I understand the complete intuition behind this algorithm, which is explained here. But I don't understand the terminology used in the lecture notes to mathematically express this algorithm.
It's written that we want to model the joint distribution of
$$p(x^{(i)}, z^{(i)}) = p(x^{(i)}| z^{(i)}) p(z^{(i)})$$
Here what is the intuitive meaning of $p(x^{(i)}, z^{(i)})$? How they came up with such expression? Here I know what $z^{(i)}$ means. It's one of the $k$ possible Gaussian distributions from which $x^{(i)}$ came from.
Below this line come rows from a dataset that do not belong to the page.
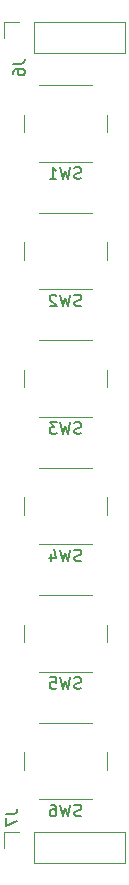
<source format=gbo>
%TF.GenerationSoftware,KiCad,Pcbnew,5.1.10-88a1d61d58~90~ubuntu20.04.1*%
%TF.CreationDate,2021-08-26T08:22:14+02:00*%
%TF.ProjectId,promprog2,70726f6d-7072-46f6-9732-2e6b69636164,rev?*%
%TF.SameCoordinates,PX42c1d80PY8677d40*%
%TF.FileFunction,Legend,Bot*%
%TF.FilePolarity,Positive*%
%FSLAX46Y46*%
G04 Gerber Fmt 4.6, Leading zero omitted, Abs format (unit mm)*
G04 Created by KiCad (PCBNEW 5.1.10-88a1d61d58~90~ubuntu20.04.1) date 2021-08-26 08:22:14*
%MOMM*%
%LPD*%
G01*
G04 APERTURE LIST*
%ADD10C,0.120000*%
%ADD11C,0.150000*%
G04 APERTURE END LIST*
D10*
%TO.C,J6*%
X153730000Y72450000D02*
X153730000Y69790000D01*
X146050000Y72450000D02*
X153730000Y72450000D01*
X146050000Y69790000D02*
X153730000Y69790000D01*
X146050000Y72450000D02*
X146050000Y69790000D01*
X144780000Y72450000D02*
X143450000Y72450000D01*
X143450000Y72450000D02*
X143450000Y71120000D01*
%TO.C,J7*%
X143450000Y3870000D02*
X143450000Y2540000D01*
X144780000Y3870000D02*
X143450000Y3870000D01*
X146050000Y3870000D02*
X146050000Y1210000D01*
X146050000Y1210000D02*
X153730000Y1210000D01*
X146050000Y3870000D02*
X153730000Y3870000D01*
X153730000Y3870000D02*
X153730000Y1210000D01*
%TO.C,SW5*%
X146415000Y23915000D02*
X150915000Y23915000D01*
X145165000Y19915000D02*
X145165000Y21415000D01*
X150915000Y17415000D02*
X146415000Y17415000D01*
X152165000Y21415000D02*
X152165000Y19915000D01*
%TO.C,SW6*%
X152165000Y10620000D02*
X152165000Y9120000D01*
X150915000Y6620000D02*
X146415000Y6620000D01*
X145165000Y9120000D02*
X145165000Y10620000D01*
X146415000Y13120000D02*
X150915000Y13120000D01*
%TO.C,SW4*%
X146415000Y34710000D02*
X150915000Y34710000D01*
X145165000Y30710000D02*
X145165000Y32210000D01*
X150915000Y28210000D02*
X146415000Y28210000D01*
X152165000Y32210000D02*
X152165000Y30710000D01*
%TO.C,SW3*%
X152165000Y43005000D02*
X152165000Y41505000D01*
X150915000Y39005000D02*
X146415000Y39005000D01*
X145165000Y41505000D02*
X145165000Y43005000D01*
X146415000Y45505000D02*
X150915000Y45505000D01*
%TO.C,SW2*%
X146415000Y56300000D02*
X150915000Y56300000D01*
X145165000Y52300000D02*
X145165000Y53800000D01*
X150915000Y49800000D02*
X146415000Y49800000D01*
X152165000Y53800000D02*
X152165000Y52300000D01*
%TO.C,SW1*%
X152165000Y64595000D02*
X152165000Y63095000D01*
X150915000Y60595000D02*
X146415000Y60595000D01*
X145165000Y63095000D02*
X145165000Y64595000D01*
X146415000Y67095000D02*
X150915000Y67095000D01*
%TO.C,J6*%
D11*
X144232380Y68913334D02*
X144946666Y68913334D01*
X145089523Y68960953D01*
X145184761Y69056191D01*
X145232380Y69199048D01*
X145232380Y69294286D01*
X144232380Y68008572D02*
X144232380Y68199048D01*
X144280000Y68294286D01*
X144327619Y68341905D01*
X144470476Y68437143D01*
X144660952Y68484762D01*
X145041904Y68484762D01*
X145137142Y68437143D01*
X145184761Y68389524D01*
X145232380Y68294286D01*
X145232380Y68103810D01*
X145184761Y68008572D01*
X145137142Y67960953D01*
X145041904Y67913334D01*
X144803809Y67913334D01*
X144708571Y67960953D01*
X144660952Y68008572D01*
X144613333Y68103810D01*
X144613333Y68294286D01*
X144660952Y68389524D01*
X144708571Y68437143D01*
X144803809Y68484762D01*
%TO.C,J7*%
X143597380Y5413334D02*
X144311666Y5413334D01*
X144454523Y5460953D01*
X144549761Y5556191D01*
X144597380Y5699048D01*
X144597380Y5794286D01*
X143597380Y5032381D02*
X143597380Y4365715D01*
X144597380Y4794286D01*
%TO.C,SW5*%
X149998333Y16010239D02*
X149855476Y15962620D01*
X149617380Y15962620D01*
X149522142Y16010239D01*
X149474523Y16057858D01*
X149426904Y16153096D01*
X149426904Y16248334D01*
X149474523Y16343572D01*
X149522142Y16391191D01*
X149617380Y16438810D01*
X149807857Y16486429D01*
X149903095Y16534048D01*
X149950714Y16581667D01*
X149998333Y16676905D01*
X149998333Y16772143D01*
X149950714Y16867381D01*
X149903095Y16915000D01*
X149807857Y16962620D01*
X149569761Y16962620D01*
X149426904Y16915000D01*
X149093571Y16962620D02*
X148855476Y15962620D01*
X148665000Y16676905D01*
X148474523Y15962620D01*
X148236428Y16962620D01*
X147379285Y16962620D02*
X147855476Y16962620D01*
X147903095Y16486429D01*
X147855476Y16534048D01*
X147760238Y16581667D01*
X147522142Y16581667D01*
X147426904Y16534048D01*
X147379285Y16486429D01*
X147331666Y16391191D01*
X147331666Y16153096D01*
X147379285Y16057858D01*
X147426904Y16010239D01*
X147522142Y15962620D01*
X147760238Y15962620D01*
X147855476Y16010239D01*
X147903095Y16057858D01*
%TO.C,SW6*%
X149998333Y5215239D02*
X149855476Y5167620D01*
X149617380Y5167620D01*
X149522142Y5215239D01*
X149474523Y5262858D01*
X149426904Y5358096D01*
X149426904Y5453334D01*
X149474523Y5548572D01*
X149522142Y5596191D01*
X149617380Y5643810D01*
X149807857Y5691429D01*
X149903095Y5739048D01*
X149950714Y5786667D01*
X149998333Y5881905D01*
X149998333Y5977143D01*
X149950714Y6072381D01*
X149903095Y6120000D01*
X149807857Y6167620D01*
X149569761Y6167620D01*
X149426904Y6120000D01*
X149093571Y6167620D02*
X148855476Y5167620D01*
X148665000Y5881905D01*
X148474523Y5167620D01*
X148236428Y6167620D01*
X147426904Y6167620D02*
X147617380Y6167620D01*
X147712619Y6120000D01*
X147760238Y6072381D01*
X147855476Y5929524D01*
X147903095Y5739048D01*
X147903095Y5358096D01*
X147855476Y5262858D01*
X147807857Y5215239D01*
X147712619Y5167620D01*
X147522142Y5167620D01*
X147426904Y5215239D01*
X147379285Y5262858D01*
X147331666Y5358096D01*
X147331666Y5596191D01*
X147379285Y5691429D01*
X147426904Y5739048D01*
X147522142Y5786667D01*
X147712619Y5786667D01*
X147807857Y5739048D01*
X147855476Y5691429D01*
X147903095Y5596191D01*
%TO.C,SW4*%
X149998333Y26805239D02*
X149855476Y26757620D01*
X149617380Y26757620D01*
X149522142Y26805239D01*
X149474523Y26852858D01*
X149426904Y26948096D01*
X149426904Y27043334D01*
X149474523Y27138572D01*
X149522142Y27186191D01*
X149617380Y27233810D01*
X149807857Y27281429D01*
X149903095Y27329048D01*
X149950714Y27376667D01*
X149998333Y27471905D01*
X149998333Y27567143D01*
X149950714Y27662381D01*
X149903095Y27710000D01*
X149807857Y27757620D01*
X149569761Y27757620D01*
X149426904Y27710000D01*
X149093571Y27757620D02*
X148855476Y26757620D01*
X148665000Y27471905D01*
X148474523Y26757620D01*
X148236428Y27757620D01*
X147426904Y27424286D02*
X147426904Y26757620D01*
X147665000Y27805239D02*
X147903095Y27090953D01*
X147284047Y27090953D01*
%TO.C,SW3*%
X149998333Y37600239D02*
X149855476Y37552620D01*
X149617380Y37552620D01*
X149522142Y37600239D01*
X149474523Y37647858D01*
X149426904Y37743096D01*
X149426904Y37838334D01*
X149474523Y37933572D01*
X149522142Y37981191D01*
X149617380Y38028810D01*
X149807857Y38076429D01*
X149903095Y38124048D01*
X149950714Y38171667D01*
X149998333Y38266905D01*
X149998333Y38362143D01*
X149950714Y38457381D01*
X149903095Y38505000D01*
X149807857Y38552620D01*
X149569761Y38552620D01*
X149426904Y38505000D01*
X149093571Y38552620D02*
X148855476Y37552620D01*
X148665000Y38266905D01*
X148474523Y37552620D01*
X148236428Y38552620D01*
X147950714Y38552620D02*
X147331666Y38552620D01*
X147665000Y38171667D01*
X147522142Y38171667D01*
X147426904Y38124048D01*
X147379285Y38076429D01*
X147331666Y37981191D01*
X147331666Y37743096D01*
X147379285Y37647858D01*
X147426904Y37600239D01*
X147522142Y37552620D01*
X147807857Y37552620D01*
X147903095Y37600239D01*
X147950714Y37647858D01*
%TO.C,SW2*%
X149998333Y48395239D02*
X149855476Y48347620D01*
X149617380Y48347620D01*
X149522142Y48395239D01*
X149474523Y48442858D01*
X149426904Y48538096D01*
X149426904Y48633334D01*
X149474523Y48728572D01*
X149522142Y48776191D01*
X149617380Y48823810D01*
X149807857Y48871429D01*
X149903095Y48919048D01*
X149950714Y48966667D01*
X149998333Y49061905D01*
X149998333Y49157143D01*
X149950714Y49252381D01*
X149903095Y49300000D01*
X149807857Y49347620D01*
X149569761Y49347620D01*
X149426904Y49300000D01*
X149093571Y49347620D02*
X148855476Y48347620D01*
X148665000Y49061905D01*
X148474523Y48347620D01*
X148236428Y49347620D01*
X147903095Y49252381D02*
X147855476Y49300000D01*
X147760238Y49347620D01*
X147522142Y49347620D01*
X147426904Y49300000D01*
X147379285Y49252381D01*
X147331666Y49157143D01*
X147331666Y49061905D01*
X147379285Y48919048D01*
X147950714Y48347620D01*
X147331666Y48347620D01*
%TO.C,SW1*%
X149998333Y59190239D02*
X149855476Y59142620D01*
X149617380Y59142620D01*
X149522142Y59190239D01*
X149474523Y59237858D01*
X149426904Y59333096D01*
X149426904Y59428334D01*
X149474523Y59523572D01*
X149522142Y59571191D01*
X149617380Y59618810D01*
X149807857Y59666429D01*
X149903095Y59714048D01*
X149950714Y59761667D01*
X149998333Y59856905D01*
X149998333Y59952143D01*
X149950714Y60047381D01*
X149903095Y60095000D01*
X149807857Y60142620D01*
X149569761Y60142620D01*
X149426904Y60095000D01*
X149093571Y60142620D02*
X148855476Y59142620D01*
X148665000Y59856905D01*
X148474523Y59142620D01*
X148236428Y60142620D01*
X147331666Y59142620D02*
X147903095Y59142620D01*
X147617380Y59142620D02*
X147617380Y60142620D01*
X147712619Y59999762D01*
X147807857Y59904524D01*
X147903095Y59856905D01*
%TD*%
M02*

</source>
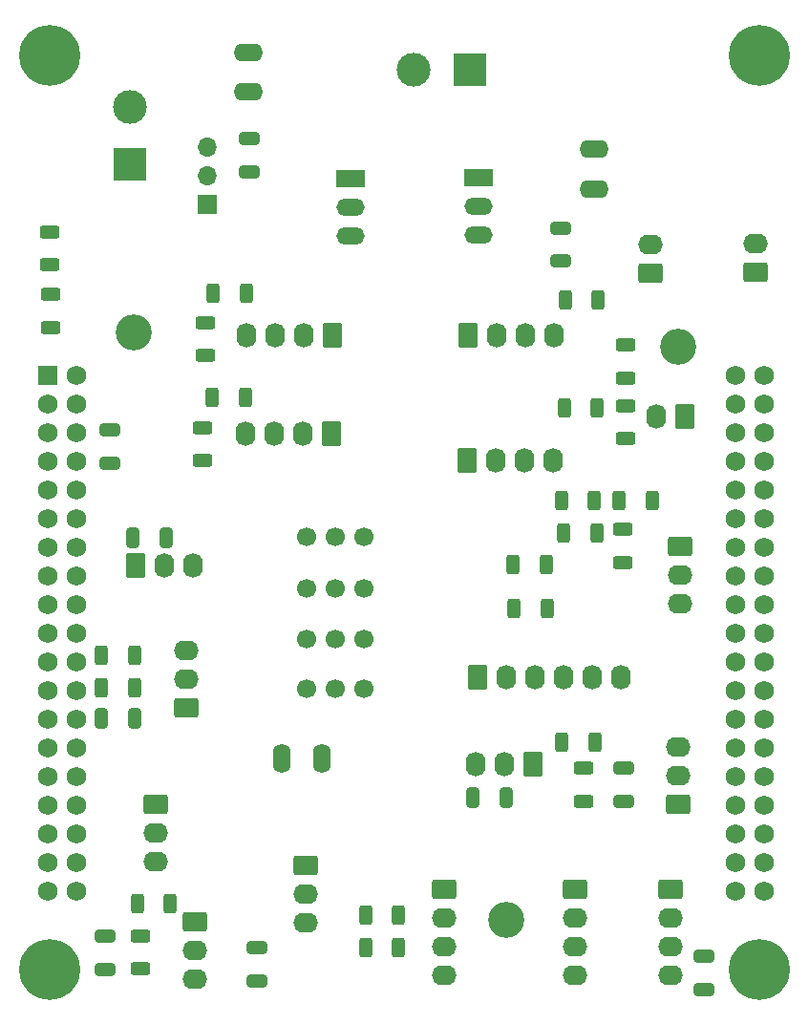
<source format=gbr>
%TF.GenerationSoftware,KiCad,Pcbnew,8.0.7-8.0.7-0~ubuntu22.04.1*%
%TF.CreationDate,2025-12-10T15:44:22+01:00*%
%TF.ProjectId,Electrobot-G474,456c6563-7472-46f6-926f-742d47343734,rev?*%
%TF.SameCoordinates,Original*%
%TF.FileFunction,Soldermask,Top*%
%TF.FilePolarity,Negative*%
%FSLAX46Y46*%
G04 Gerber Fmt 4.6, Leading zero omitted, Abs format (unit mm)*
G04 Created by KiCad (PCBNEW 8.0.7-8.0.7-0~ubuntu22.04.1) date 2025-12-10 15:44:22*
%MOMM*%
%LPD*%
G01*
G04 APERTURE LIST*
G04 Aperture macros list*
%AMRoundRect*
0 Rectangle with rounded corners*
0 $1 Rounding radius*
0 $2 $3 $4 $5 $6 $7 $8 $9 X,Y pos of 4 corners*
0 Add a 4 corners polygon primitive as box body*
4,1,4,$2,$3,$4,$5,$6,$7,$8,$9,$2,$3,0*
0 Add four circle primitives for the rounded corners*
1,1,$1+$1,$2,$3*
1,1,$1+$1,$4,$5*
1,1,$1+$1,$6,$7*
1,1,$1+$1,$8,$9*
0 Add four rect primitives between the rounded corners*
20,1,$1+$1,$2,$3,$4,$5,0*
20,1,$1+$1,$4,$5,$6,$7,0*
20,1,$1+$1,$6,$7,$8,$9,0*
20,1,$1+$1,$8,$9,$2,$3,0*%
G04 Aperture macros list end*
%ADD10RoundRect,0.250000X-0.312500X-0.625000X0.312500X-0.625000X0.312500X0.625000X-0.312500X0.625000X0*%
%ADD11RoundRect,0.250000X0.625000X-0.312500X0.625000X0.312500X-0.625000X0.312500X-0.625000X-0.312500X0*%
%ADD12C,5.400000*%
%ADD13RoundRect,0.250000X0.312500X0.625000X-0.312500X0.625000X-0.312500X-0.625000X0.312500X-0.625000X0*%
%ADD14RoundRect,0.250000X-0.325000X-0.650000X0.325000X-0.650000X0.325000X0.650000X-0.325000X0.650000X0*%
%ADD15RoundRect,0.250000X0.650000X-0.325000X0.650000X0.325000X-0.650000X0.325000X-0.650000X-0.325000X0*%
%ADD16RoundRect,0.250000X0.325000X0.650000X-0.325000X0.650000X-0.325000X-0.650000X0.325000X-0.650000X0*%
%ADD17RoundRect,0.250000X-0.625000X0.312500X-0.625000X-0.312500X0.625000X-0.312500X0.625000X0.312500X0*%
%ADD18RoundRect,0.250000X-0.650000X0.325000X-0.650000X-0.325000X0.650000X-0.325000X0.650000X0.325000X0*%
%ADD19C,3.200000*%
%ADD20RoundRect,0.102000X-0.762000X-0.762000X0.762000X-0.762000X0.762000X0.762000X-0.762000X0.762000X0*%
%ADD21C,1.728000*%
%ADD22R,3.000000X3.000000*%
%ADD23C,3.000000*%
%ADD24RoundRect,0.250000X-0.845000X0.620000X-0.845000X-0.620000X0.845000X-0.620000X0.845000X0.620000X0*%
%ADD25O,2.190000X1.740000*%
%ADD26O,1.600000X2.600000*%
%ADD27RoundRect,0.250000X-0.620000X-0.845000X0.620000X-0.845000X0.620000X0.845000X-0.620000X0.845000X0*%
%ADD28O,1.740000X2.190000*%
%ADD29RoundRect,0.250000X0.845000X-0.620000X0.845000X0.620000X-0.845000X0.620000X-0.845000X-0.620000X0*%
%ADD30RoundRect,0.250000X0.620000X0.845000X-0.620000X0.845000X-0.620000X-0.845000X0.620000X-0.845000X0*%
%ADD31C,1.700000*%
%ADD32R,2.500000X1.500000*%
%ADD33O,2.500000X1.500000*%
%ADD34R,1.700000X1.700000*%
%ADD35O,1.700000X1.700000*%
%ADD36O,2.600000X1.600000*%
G04 APERTURE END LIST*
D10*
%TO.C,R9*%
X140297500Y-107890000D03*
X143222500Y-107890000D03*
%TD*%
%TO.C,R14*%
X99482500Y-103090000D03*
X102407500Y-103090000D03*
%TD*%
D11*
%TO.C,R11*%
X108740000Y-73622500D03*
X108740000Y-70697500D03*
%TD*%
D12*
%TO.C,H4*%
X157800000Y-128020000D03*
%TD*%
D13*
%TO.C,R24*%
X138920000Y-92130000D03*
X135995000Y-92130000D03*
%TD*%
%TO.C,R10*%
X105592500Y-122180000D03*
X102667500Y-122180000D03*
%TD*%
D14*
%TO.C,C12*%
X132425000Y-112780000D03*
X135375000Y-112780000D03*
%TD*%
D13*
%TO.C,R23*%
X138990000Y-96050000D03*
X136065000Y-96050000D03*
%TD*%
D11*
%TO.C,R1*%
X94900000Y-65592500D03*
X94900000Y-62667500D03*
%TD*%
D10*
%TO.C,R18*%
X145397500Y-86480000D03*
X148322500Y-86480000D03*
%TD*%
D15*
%TO.C,C10*%
X145770000Y-113155000D03*
X145770000Y-110205000D03*
%TD*%
D16*
%TO.C,C9*%
X102420000Y-105800000D03*
X99470000Y-105800000D03*
%TD*%
D17*
%TO.C,R15*%
X142230000Y-110217500D03*
X142230000Y-113142500D03*
%TD*%
D12*
%TO.C,H3*%
X94910000Y-128020000D03*
%TD*%
D13*
%TO.C,R8*%
X102407500Y-100210000D03*
X99482500Y-100210000D03*
%TD*%
D18*
%TO.C,C2*%
X112630000Y-54405000D03*
X112630000Y-57355000D03*
%TD*%
D14*
%TO.C,C5*%
X102270000Y-89770000D03*
X105220000Y-89770000D03*
%TD*%
D17*
%TO.C,R13*%
X145710000Y-89027500D03*
X145710000Y-91952500D03*
%TD*%
D10*
%TO.C,R3*%
X140587500Y-68730000D03*
X143512500Y-68730000D03*
%TD*%
D18*
%TO.C,C13*%
X152900000Y-126875000D03*
X152900000Y-129825000D03*
%TD*%
D13*
%TO.C,R7*%
X112332500Y-68150000D03*
X109407500Y-68150000D03*
%TD*%
D11*
%TO.C,R22*%
X108470000Y-82942500D03*
X108470000Y-80017500D03*
%TD*%
D10*
%TO.C,R20*%
X122917500Y-123190000D03*
X125842500Y-123190000D03*
%TD*%
D12*
%TO.C,H1*%
X157800000Y-46990000D03*
%TD*%
%TO.C,H2*%
X94910000Y-46990000D03*
%TD*%
D17*
%TO.C,R16*%
X102970000Y-125055000D03*
X102970000Y-127980000D03*
%TD*%
D10*
%TO.C,R12*%
X140497500Y-89370000D03*
X143422500Y-89370000D03*
%TD*%
%TO.C,R21*%
X122917500Y-126140000D03*
X125842500Y-126140000D03*
%TD*%
D15*
%TO.C,C11*%
X99810000Y-128055000D03*
X99810000Y-125105000D03*
%TD*%
D13*
%TO.C,R19*%
X112242500Y-77360000D03*
X109317500Y-77360000D03*
%TD*%
D18*
%TO.C,C7*%
X140180000Y-62325000D03*
X140180000Y-65275000D03*
%TD*%
D19*
%TO.C,U3*%
X102369700Y-71550000D03*
X135389700Y-123620000D03*
X150629700Y-72820000D03*
D20*
X94749700Y-75360000D03*
D21*
X97289700Y-75360000D03*
X94749700Y-77900000D03*
X97289700Y-77900000D03*
X94749700Y-80440000D03*
X97289700Y-80440000D03*
X94749700Y-82980000D03*
X97289700Y-82980000D03*
X94749700Y-85520000D03*
X97289700Y-85520000D03*
X94749700Y-88060000D03*
X97289700Y-88060000D03*
X94749700Y-90600000D03*
X97289700Y-90600000D03*
X94749700Y-93140000D03*
X97289700Y-93140000D03*
X94749700Y-95680000D03*
X97289700Y-95680000D03*
X94749700Y-98220000D03*
X97289700Y-98220000D03*
X94749700Y-100760000D03*
X97289700Y-100760000D03*
X94749700Y-103300000D03*
X97289700Y-103300000D03*
X94749700Y-105840000D03*
X97289700Y-105840000D03*
X94749700Y-108380000D03*
X97289700Y-108380000D03*
X94749700Y-110920000D03*
X97289700Y-110920000D03*
X94749700Y-113460000D03*
X97289700Y-113460000D03*
X94749700Y-116000000D03*
X97289700Y-116000000D03*
X94749700Y-118540000D03*
X97289700Y-118540000D03*
X94749700Y-121080000D03*
X97289700Y-121080000D03*
X155709700Y-75360000D03*
X158249700Y-75360000D03*
X155709700Y-77900000D03*
X158249700Y-77900000D03*
X155709700Y-80440000D03*
X158249700Y-80440000D03*
X155709700Y-82980000D03*
X158249700Y-82980000D03*
X155709700Y-85520000D03*
X158249700Y-85520000D03*
X155709700Y-88060000D03*
X158249700Y-88060000D03*
X155709700Y-90600000D03*
X158249700Y-90600000D03*
X155709700Y-93140000D03*
X158249700Y-93140000D03*
X155709700Y-95680000D03*
X158249700Y-95680000D03*
X155709700Y-98220000D03*
X158249700Y-98220000D03*
X155709700Y-100760000D03*
X158249700Y-100760000D03*
X155709700Y-103300000D03*
X158249700Y-103300000D03*
X155709700Y-105840000D03*
X158249700Y-105840000D03*
X155709700Y-108380000D03*
X158249700Y-108380000D03*
X155709700Y-110920000D03*
X158249700Y-110920000D03*
X155709700Y-113460000D03*
X158249700Y-113460000D03*
X155709700Y-116000000D03*
X158249700Y-116000000D03*
X155709700Y-118540000D03*
X158249700Y-118540000D03*
X155709700Y-121080000D03*
X158249700Y-121080000D03*
%TD*%
D10*
%TO.C,R17*%
X140267500Y-86510000D03*
X143192500Y-86510000D03*
%TD*%
D11*
%TO.C,R4*%
X146000000Y-75612500D03*
X146000000Y-72687500D03*
%TD*%
D17*
%TO.C,R2*%
X94990000Y-68207500D03*
X94990000Y-71132500D03*
%TD*%
D18*
%TO.C,C4*%
X100230000Y-80230000D03*
X100230000Y-83180000D03*
%TD*%
D10*
%TO.C,R5*%
X140507500Y-78280000D03*
X143432500Y-78280000D03*
%TD*%
D15*
%TO.C,C8*%
X113280000Y-129030000D03*
X113280000Y-126080000D03*
%TD*%
D17*
%TO.C,R6*%
X145960000Y-78097500D03*
X145960000Y-81022500D03*
%TD*%
D22*
%TO.C,J3*%
X102030000Y-56640000D03*
D23*
X102030000Y-51640000D03*
%TD*%
D24*
%TO.C,J12*%
X150770000Y-90550000D03*
D25*
X150770000Y-93090000D03*
X150770000Y-95630000D03*
%TD*%
D26*
%TO.C,C6*%
X119010000Y-109340000D03*
X115510000Y-109340000D03*
%TD*%
D27*
%TO.C,J1*%
X102485000Y-92220000D03*
D28*
X105025000Y-92220000D03*
X107565000Y-92220000D03*
%TD*%
D24*
%TO.C,J13*%
X104330000Y-113440000D03*
D25*
X104330000Y-115980000D03*
X104330000Y-118520000D03*
%TD*%
D29*
%TO.C,J7*%
X107020000Y-104860000D03*
D25*
X107020000Y-102320000D03*
X107020000Y-99780000D03*
%TD*%
D30*
%TO.C,J14*%
X120000000Y-71830000D03*
D28*
X117460000Y-71830000D03*
X114920000Y-71830000D03*
X112380000Y-71830000D03*
%TD*%
D30*
%TO.C,J8*%
X137750000Y-109890000D03*
D28*
X135210000Y-109890000D03*
X132670000Y-109890000D03*
%TD*%
D24*
%TO.C,J10*%
X117570000Y-118850000D03*
D25*
X117570000Y-121390000D03*
X117570000Y-123930000D03*
%TD*%
D24*
%TO.C,J9*%
X107810000Y-123820000D03*
D25*
X107810000Y-126360000D03*
X107810000Y-128900000D03*
%TD*%
D31*
%TO.C,J17*%
X117713500Y-94250000D03*
X120253500Y-94250000D03*
X122793500Y-94250000D03*
%TD*%
D24*
%TO.C,J22*%
X141470000Y-120980000D03*
D25*
X141470000Y-123520000D03*
X141470000Y-126060000D03*
X141470000Y-128600000D03*
%TD*%
D32*
%TO.C,U2*%
X121600000Y-57920000D03*
D33*
X121600000Y-60460000D03*
X121600000Y-63000000D03*
%TD*%
D22*
%TO.C,J2*%
X132150000Y-48340000D03*
D23*
X127150000Y-48340000D03*
%TD*%
D29*
%TO.C,J16*%
X150640000Y-113410000D03*
D25*
X150640000Y-110870000D03*
X150640000Y-108330000D03*
%TD*%
D32*
%TO.C,U1*%
X132900000Y-57850000D03*
D33*
X132900000Y-60390000D03*
X132900000Y-62930000D03*
%TD*%
D34*
%TO.C,JP1*%
X108840000Y-60275000D03*
D35*
X108840000Y-57735000D03*
X108840000Y-55195000D03*
%TD*%
D36*
%TO.C,C3*%
X143180000Y-58860000D03*
X143180000Y-55360000D03*
%TD*%
D27*
%TO.C,J19*%
X132870000Y-102130000D03*
D28*
X135410000Y-102130000D03*
X137950000Y-102130000D03*
X140490000Y-102130000D03*
X143030000Y-102130000D03*
X145570000Y-102130000D03*
%TD*%
D36*
%TO.C,C1*%
X112480000Y-50240000D03*
X112480000Y-46740000D03*
%TD*%
D27*
%TO.C,J11*%
X131950000Y-71840000D03*
D28*
X134490000Y-71840000D03*
X137030000Y-71840000D03*
X139570000Y-71840000D03*
%TD*%
D30*
%TO.C,J6*%
X151190000Y-79070000D03*
D28*
X148650000Y-79070000D03*
%TD*%
D24*
%TO.C,J21*%
X129860000Y-120980000D03*
D25*
X129860000Y-123520000D03*
X129860000Y-126060000D03*
X129860000Y-128600000D03*
%TD*%
D31*
%TO.C,J18*%
X117713500Y-103130000D03*
X120253500Y-103130000D03*
X122793500Y-103130000D03*
%TD*%
D30*
%TO.C,J20*%
X119870000Y-80550000D03*
D28*
X117330000Y-80550000D03*
X114790000Y-80550000D03*
X112250000Y-80550000D03*
%TD*%
D31*
%TO.C,J24*%
X117713500Y-98740000D03*
X120253500Y-98740000D03*
X122793500Y-98740000D03*
%TD*%
D29*
%TO.C,J5*%
X157460000Y-66270000D03*
D25*
X157460000Y-63730000D03*
%TD*%
D27*
%TO.C,J15*%
X131900000Y-82920000D03*
D28*
X134440000Y-82920000D03*
X136980000Y-82920000D03*
X139520000Y-82920000D03*
%TD*%
D31*
%TO.C,J25*%
X117713500Y-89670000D03*
X120253500Y-89670000D03*
X122793500Y-89670000D03*
%TD*%
D29*
%TO.C,J4*%
X148200000Y-66330000D03*
D25*
X148200000Y-63790000D03*
%TD*%
D24*
%TO.C,J23*%
X149950000Y-120980000D03*
D25*
X149950000Y-123520000D03*
X149950000Y-126060000D03*
X149950000Y-128600000D03*
%TD*%
M02*

</source>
Correct me here if I'm wrong.
I also don't understand from where the following log likelihood formula came from.
$$l(φ, μ, Σ) = \sum_{i=1}^m \log p(x^{(i)}; φ, μ, Σ)$$
which is equal to
$$\sum_{i=1}^m \log \sum_{z^{(i)}=1}^k p(x^{(i)}|z^{(i)} ; μ,Σ) p(z^{(i)}; φ)$$
Also the other thing which I don't understand is in explanation on EM algorithm, I can't figure out from where the formula for $φj$, $μj$ and $Σj$ is derived.
How can I derive this Maximization step of EM algorithm?